Exporting data keys using keytool
-exportseckey
Use the keytool -exportseckey command to
export a secret key or a batch of secret keys to an export file.
keytool
-exportseckey takes the following parameters:
-exportseckey [-v]
[-alias <alias> | aliasrange <aliasRange>] [-keyalias <keyalias>]
[-keystore <keystore>] [-storepass <storepass>]
[-storetype <storetype>] [-providerName <name>]
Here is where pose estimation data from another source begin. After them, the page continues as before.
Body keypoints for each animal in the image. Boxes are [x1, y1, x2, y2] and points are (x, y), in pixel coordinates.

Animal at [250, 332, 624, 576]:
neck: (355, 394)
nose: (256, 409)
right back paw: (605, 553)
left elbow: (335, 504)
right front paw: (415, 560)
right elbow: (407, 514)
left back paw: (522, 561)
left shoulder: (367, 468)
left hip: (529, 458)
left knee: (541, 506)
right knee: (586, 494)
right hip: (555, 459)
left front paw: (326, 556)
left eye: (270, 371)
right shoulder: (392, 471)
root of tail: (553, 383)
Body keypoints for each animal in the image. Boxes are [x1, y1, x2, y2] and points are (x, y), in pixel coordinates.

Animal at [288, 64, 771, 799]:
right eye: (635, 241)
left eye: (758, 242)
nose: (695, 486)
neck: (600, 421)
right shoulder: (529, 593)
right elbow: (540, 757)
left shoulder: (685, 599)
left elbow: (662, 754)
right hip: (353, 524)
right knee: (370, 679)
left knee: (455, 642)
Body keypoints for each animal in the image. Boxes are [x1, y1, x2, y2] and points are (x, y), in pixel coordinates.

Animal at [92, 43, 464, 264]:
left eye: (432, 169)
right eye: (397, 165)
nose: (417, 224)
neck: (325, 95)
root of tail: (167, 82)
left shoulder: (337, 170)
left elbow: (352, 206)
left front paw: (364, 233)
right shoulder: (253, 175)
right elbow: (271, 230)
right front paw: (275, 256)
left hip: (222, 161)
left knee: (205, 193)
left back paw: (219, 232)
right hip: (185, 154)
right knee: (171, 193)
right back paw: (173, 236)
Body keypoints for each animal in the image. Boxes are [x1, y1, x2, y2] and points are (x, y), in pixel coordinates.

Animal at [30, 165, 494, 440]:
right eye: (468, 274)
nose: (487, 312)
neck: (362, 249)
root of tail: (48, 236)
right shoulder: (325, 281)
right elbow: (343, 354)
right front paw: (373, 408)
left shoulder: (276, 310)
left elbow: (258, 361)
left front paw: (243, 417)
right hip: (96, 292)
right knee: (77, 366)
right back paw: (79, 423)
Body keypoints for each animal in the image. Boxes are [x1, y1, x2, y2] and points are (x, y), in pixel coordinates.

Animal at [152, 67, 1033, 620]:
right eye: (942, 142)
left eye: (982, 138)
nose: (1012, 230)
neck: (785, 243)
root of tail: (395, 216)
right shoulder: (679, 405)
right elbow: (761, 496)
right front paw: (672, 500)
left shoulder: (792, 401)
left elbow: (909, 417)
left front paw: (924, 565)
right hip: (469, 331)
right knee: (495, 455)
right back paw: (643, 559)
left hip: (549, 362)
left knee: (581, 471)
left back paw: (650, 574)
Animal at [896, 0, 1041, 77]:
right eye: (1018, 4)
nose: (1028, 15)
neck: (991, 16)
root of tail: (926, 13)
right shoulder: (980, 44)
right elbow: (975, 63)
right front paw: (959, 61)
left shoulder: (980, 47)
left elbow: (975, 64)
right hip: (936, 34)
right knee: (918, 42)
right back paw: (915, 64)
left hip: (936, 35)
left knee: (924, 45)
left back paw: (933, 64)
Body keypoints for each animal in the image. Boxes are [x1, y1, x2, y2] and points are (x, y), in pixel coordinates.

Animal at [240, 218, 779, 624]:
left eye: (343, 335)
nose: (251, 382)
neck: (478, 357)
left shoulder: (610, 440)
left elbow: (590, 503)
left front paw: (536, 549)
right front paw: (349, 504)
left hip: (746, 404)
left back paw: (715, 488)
[-exportfile <exportfile>]
These parameters
are important when exporting data keys for
Security Key Lifecycle Manager for z/OS to
serve to the
LTO Ultrium 4 and LTO Ultrium 5 drives
for tape encryption:
- -alias
- Specify an alias value for a single data key with up to
12 printable characters (for example, abcfrg or key123tape).
- -aliasrange
- When exporting multiple data keys, aliasrange is specified
as a 3-character alphabetic prefix. It is then followed by lower and
upper limits for a series of 16-character (hexadecimal) strings with
leading zeroes filled-in automatically to construct aliases 21-characters
in length. For example, specifying key1-a would yield
a series of aliases from KEY000000000000000001 through KEY00000000000000000A.
Specifying an aliasrange value of xyz01-FF would
yield XYZ000000000000000001 through XYZ0000000000000000FF
- -exportfile
- Specifies the file to store the data keys when they
are exported.
- -keyalias
- Specifies the alias of a public key in keystore to encrypt all
the data keys. Ensure that the keystore where
the symmetric (data) keys are, contains the corresponding private
key.
Sample alias and symmetric key setup for LTO Ultrium 4 and LTO Ultrium 5 encryption
using a JCEKS keystore
Invoke the KeyTool with the -aliasrange option.
If the encrypted tape is shared with
systems on the z/OS platform
and zOSCompatibility property is set to true, then key algorithm (-keyalg)
must be specified as: DESede.
keytool –genseckey –v –aliasrange AES01-FF –keyalg DESede
–keypass password -storetype jceks –keystore path/filename.jceks
These
KeyTool invocations generate 255 sequential aliases in the range AES000000000000000001
through AES0000000000000000FF and associated AES 256-bit symmetric
keys. Either can be repeated cumulatively. It can be done as many
times as necessary to setup the full number of ranged and stand-alone
key aliases that are needed for robust operation. For example, to
generate an additional alias and symmetric key for
LTO Ultrium 4 and LTO Ultrium 5: $JAVA_HOME/bin/keytool –genseckey –v –alias abcfrg –keyalg AES –keysize 256
–keypass password -storetype jceks –keystore path/filename.jceks
This
invocation adds stand-alone alias
abcfrg cumulatively.
It is added to the named keystore which already contains 255 aliases
from
the invocation
above yielding 256 symmetric keys in the JCEKS file named in –keystore
option.
Update the symmetricKeySet property in the ISKLMConfig.properties.zos
file. Add the following line to match any or all of the alias ranges
used above, and the filename under which the symmetric keys were stored.
The
Security Key Lifecycle Manager for z/OS cannot
start if an invalid alias is specified. Other causes for validation
check failure can include incorrect bit size (for AES keysize must
be 256) or an invalid algorithm for the platform.
The file name specified in the
config.keystore.file must match
the name specified in the –keystore <filename> in the KeyTool invocation:
symmetricKeySet = AES01-FF,abcfrg
config.keystore.file = <filename>.jceks
Only those keys
named in the symmetricKeySet is checked for an existing alias and
a symmetric key of the proper size and algorithm. If an invalid key
is specified in this property, the
Security Key Lifecycle Manager for z/OS cannot
start and an audit record is created.